I have just finished the remarkable book by Richard Rhodes, The Making of the Atomic Bomb, which has been reissued in a 25th Anniversary edition. What Rhodes brilliantly describes is how scientists in various countries began developing a new branch of science – physics – in order to understand the behavior and structure of the atom, thus yielding a better insight into how our world and the universe functions around our world.

              Before World War I, these scientists lived and worked in Germany, France, the United States, and several other industrialized countries, but they kept track of advances in this new scientific field by coming together in public conferences where new research was discussed, criticized, and revised before any new consensus on an issue was accepted and then used to move the field forward as a whole.

              In that regard, I believe the scientific field known as gun violence research first got started with articles published by Philip Cook beginning in the late 1970’s and by Fred Rivara and Art Kellerman in the New England Journal of Medicine in 1992-93.

              Notwithstanding the absence of government funding for gun research from 1997 until 2019, the field has continued to grow, with research groups operating at numerous universities and private foundations throughout the United States. The academic collaborative website, ResearchGate, which is hardly an exhaustive listing, counts more than 50 articles and chapters on gun violence published this year.

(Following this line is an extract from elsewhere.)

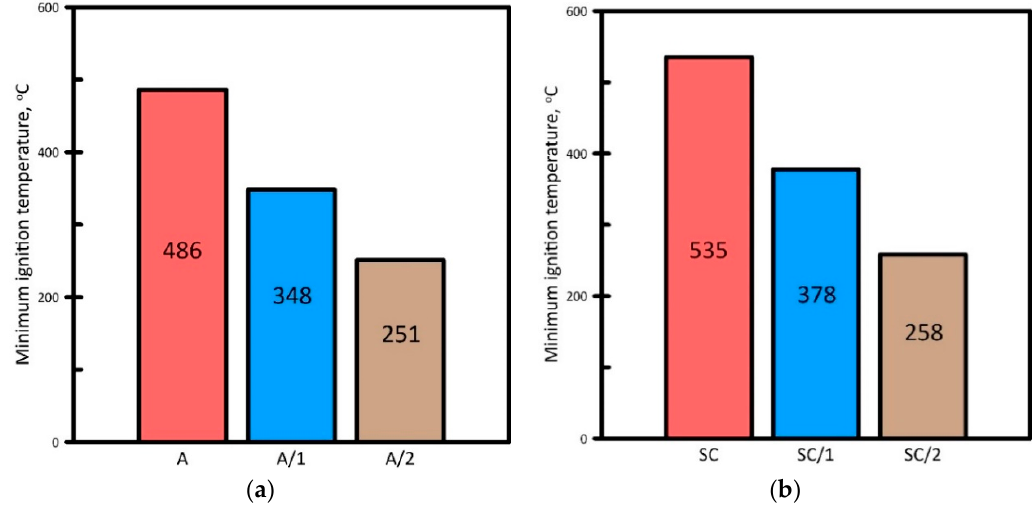
Figure 4. The dependencies of the ignition delay time on the temperature of heating medium for the samples of anthracite ( a ) and semi ‐ coke ( b ).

              Yet with this newfound flurry of research into gun violence, one thing is still completely missing from the efforts of this scientific community to figure out what to do about a problem which kills and injures more than 125,000 Americans every year. As far as I know, and please correct me if I’m wrong, there is still no commitment on the part of this group to come together on a regular basis, present their research to others who are qualified in the same field, and to use the results of such discussions to invigorate and widen the knowledge within their own discipline and the scientific understanding of this issue.

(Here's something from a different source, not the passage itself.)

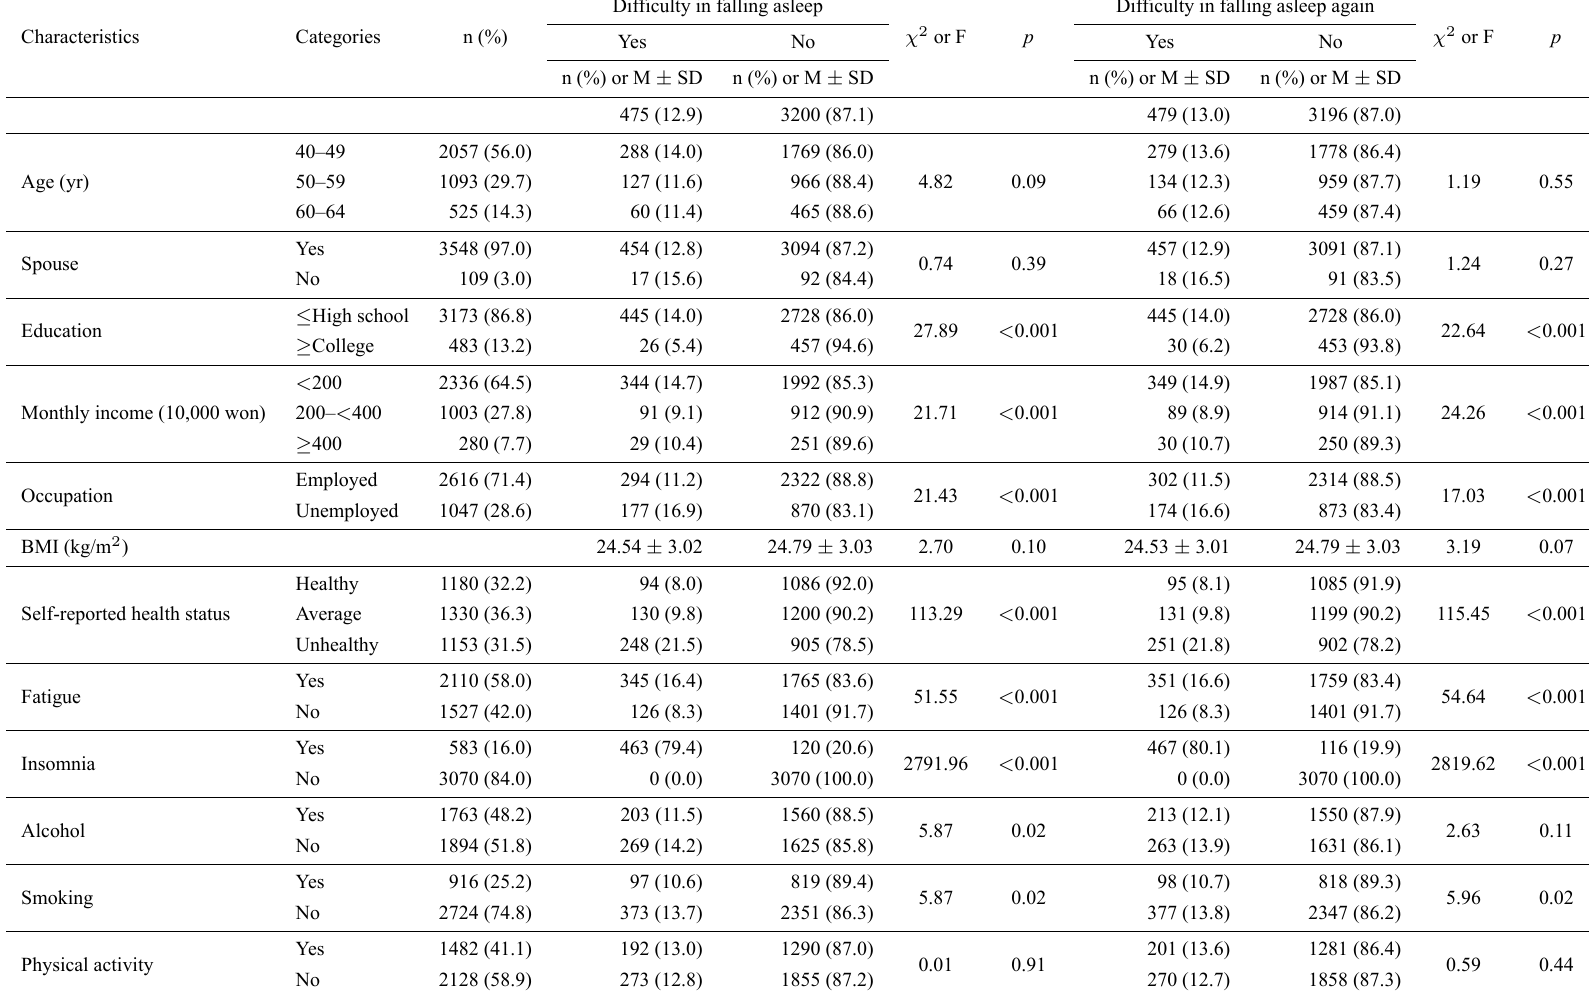
Table 2. Sleep disorder according to participants’ characteristics (n =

              There are plenty of public meetings and events held each year which bring people together to think and talk about gun violence and what we should do to reduce the horrific human cost. But these meetings are not where the type of cross-fertilization and informed critiques occur that could create a more robust research field. In the main, they are events which advocacy organizations utilize to build more support for their cause.

              That’s fine for what it’s worth. But those meetings do not provide a suitable venue for public health, medical and other scientific disciplines to discuss critically and substantially the research which might ultimately provide us with the answers to solving gun violence which we still need.

              Back in 2020 and 2021, gun violence spiked at the same time the Pandemic was tearing through the land. I don’t have enough fingers on my two hands to enumerate all the statements that were made about how Covid-19 was creating a social environment which was conducive to more gun violence events.

              Sounded logical, right? A quick and easy answer was all very nice and well, but that’s all it was. Here we are in 2023, the Covid-19 virus is still around but is no longer considered a widespread threat, yet gun violence continues to occur on a level we have never seen before.

How did that happen? WTFK.

              I’m not pleased with writing about gun violence these days with having only the slightest understanding of what’s going on. But until and unless the gun violence researchers start coming together to exchange ideas, theories, and findings in an unrestrained, critical way, I’m going to keep reading and hearing the same old, same old about gun violence which has basically moved the field no further along than it was thirty years ago.

              And just to make it clear that I consider this issue to be as serious as the deaths and injuries caused by guns, I am willing to contribute $10,000 to any group of bone fide researchers who would be willing to organize and sustain such a commitment to their field on a regular basis.